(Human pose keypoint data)
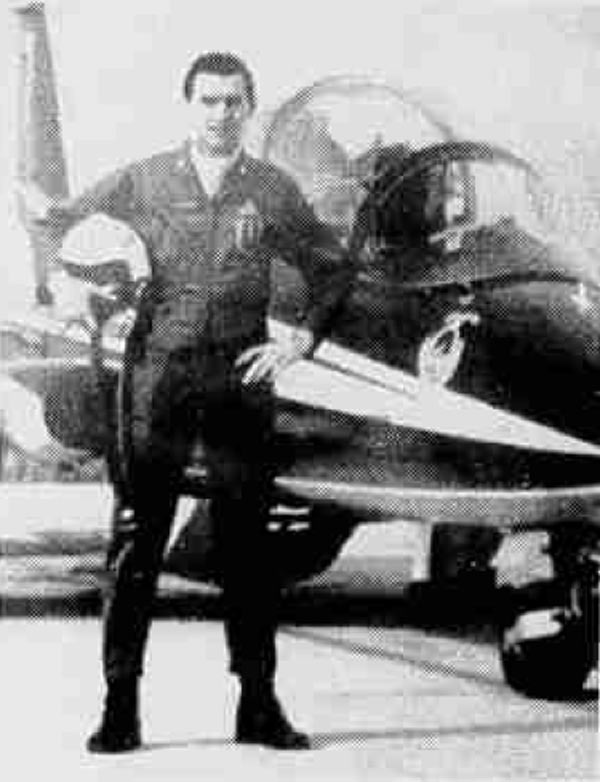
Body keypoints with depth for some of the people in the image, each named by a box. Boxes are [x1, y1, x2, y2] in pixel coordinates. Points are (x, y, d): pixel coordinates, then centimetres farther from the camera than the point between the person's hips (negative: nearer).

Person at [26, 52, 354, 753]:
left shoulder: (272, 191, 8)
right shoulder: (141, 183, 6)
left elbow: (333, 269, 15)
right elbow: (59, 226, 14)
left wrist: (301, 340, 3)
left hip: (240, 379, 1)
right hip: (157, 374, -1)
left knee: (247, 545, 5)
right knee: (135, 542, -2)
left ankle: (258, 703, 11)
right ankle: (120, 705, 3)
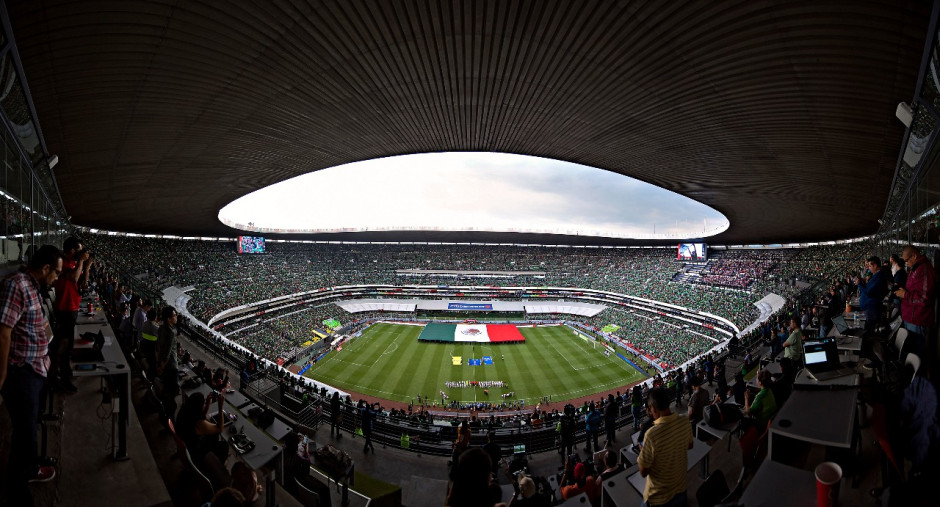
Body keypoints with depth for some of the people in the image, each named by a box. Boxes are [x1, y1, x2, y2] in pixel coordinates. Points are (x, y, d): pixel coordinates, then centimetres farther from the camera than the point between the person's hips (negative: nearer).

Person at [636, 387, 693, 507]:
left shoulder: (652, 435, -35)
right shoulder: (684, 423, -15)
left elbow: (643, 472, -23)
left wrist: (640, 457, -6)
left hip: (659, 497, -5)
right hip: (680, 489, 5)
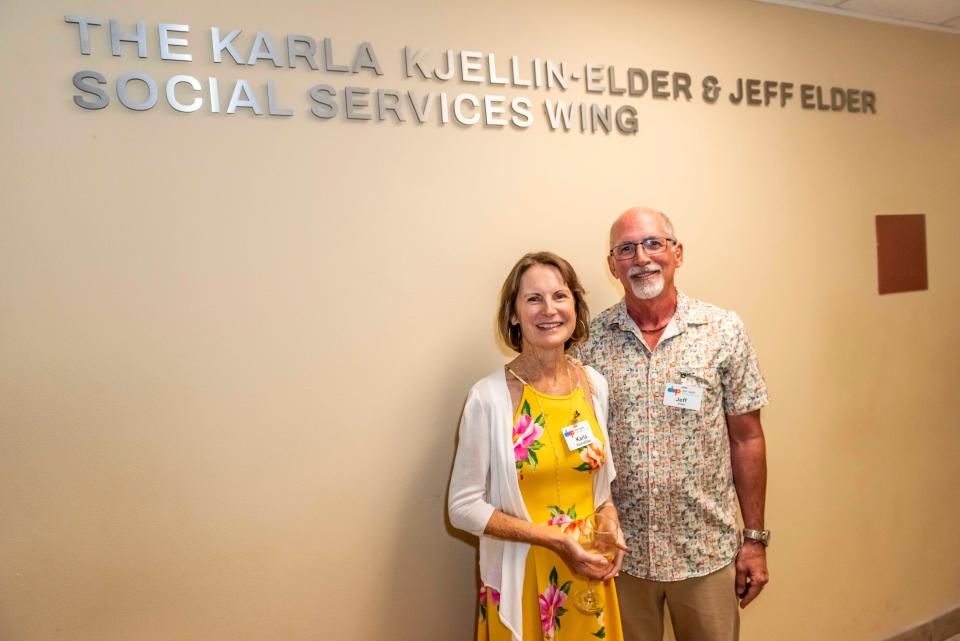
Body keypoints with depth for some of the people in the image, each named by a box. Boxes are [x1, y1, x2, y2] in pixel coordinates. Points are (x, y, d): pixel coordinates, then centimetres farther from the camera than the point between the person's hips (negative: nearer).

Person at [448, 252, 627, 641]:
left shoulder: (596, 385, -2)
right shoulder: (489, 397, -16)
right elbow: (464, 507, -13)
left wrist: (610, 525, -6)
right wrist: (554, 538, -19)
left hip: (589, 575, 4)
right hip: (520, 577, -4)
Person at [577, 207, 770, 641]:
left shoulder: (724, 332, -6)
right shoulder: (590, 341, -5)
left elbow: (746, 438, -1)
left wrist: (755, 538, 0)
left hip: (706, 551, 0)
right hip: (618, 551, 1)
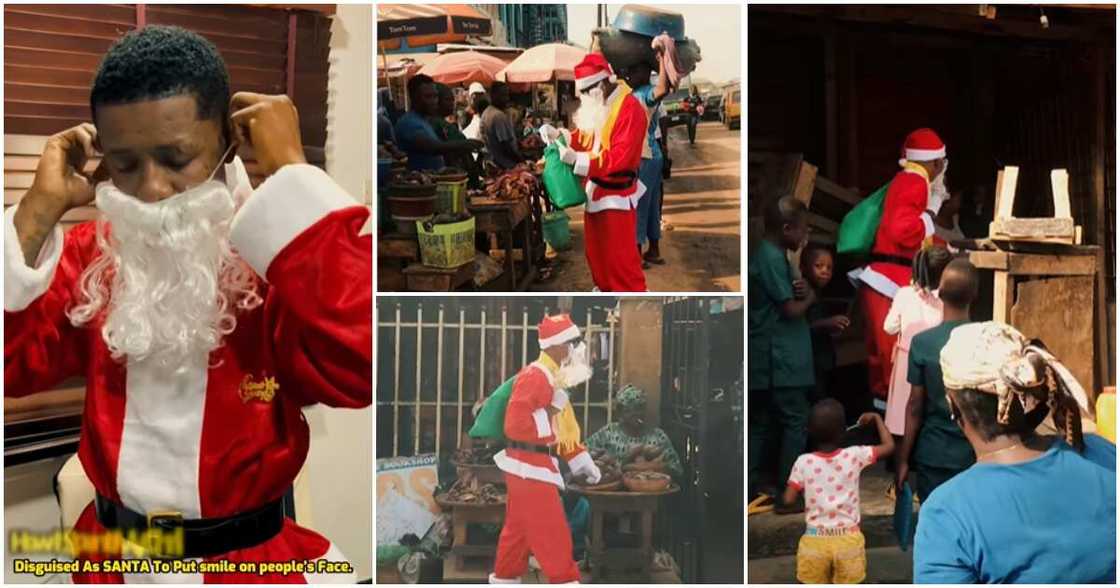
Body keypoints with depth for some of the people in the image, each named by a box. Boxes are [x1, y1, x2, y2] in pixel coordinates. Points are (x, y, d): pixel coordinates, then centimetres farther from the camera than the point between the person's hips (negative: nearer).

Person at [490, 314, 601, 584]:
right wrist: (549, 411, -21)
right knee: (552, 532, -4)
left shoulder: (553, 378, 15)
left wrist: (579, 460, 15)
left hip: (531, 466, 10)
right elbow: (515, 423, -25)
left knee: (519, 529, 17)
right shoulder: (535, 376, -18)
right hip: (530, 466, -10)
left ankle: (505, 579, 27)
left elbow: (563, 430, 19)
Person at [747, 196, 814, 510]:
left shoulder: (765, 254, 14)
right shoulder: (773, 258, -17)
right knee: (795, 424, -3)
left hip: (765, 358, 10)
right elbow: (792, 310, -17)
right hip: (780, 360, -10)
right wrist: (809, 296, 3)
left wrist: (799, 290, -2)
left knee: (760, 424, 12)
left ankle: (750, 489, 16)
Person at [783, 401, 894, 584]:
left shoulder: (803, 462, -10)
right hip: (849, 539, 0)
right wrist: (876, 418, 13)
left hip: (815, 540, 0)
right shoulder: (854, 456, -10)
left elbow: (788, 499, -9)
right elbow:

INSTRUCTIONS TO FOLLOW -
Reproduce the lines of the data above verbatim, starting at the line that contains "right knee: (795, 424, -3)" and ending at the end of the data.

RESPONSE FOR THIS EXERCISE -
right knee: (795, 424, -3)
left hip: (765, 358, 10)
right elbow: (792, 310, -17)
right hip: (780, 360, -10)
right wrist: (809, 296, 3)
left wrist: (799, 290, -2)
left knee: (760, 424, 12)
left ankle: (750, 489, 16)
Person at [783, 401, 894, 584]:
left shoulder: (803, 462, -10)
right hip: (849, 539, 0)
right wrist: (876, 418, 13)
left hip: (815, 540, 0)
right shoulder: (854, 456, -10)
left elbow: (788, 499, -9)
right elbow:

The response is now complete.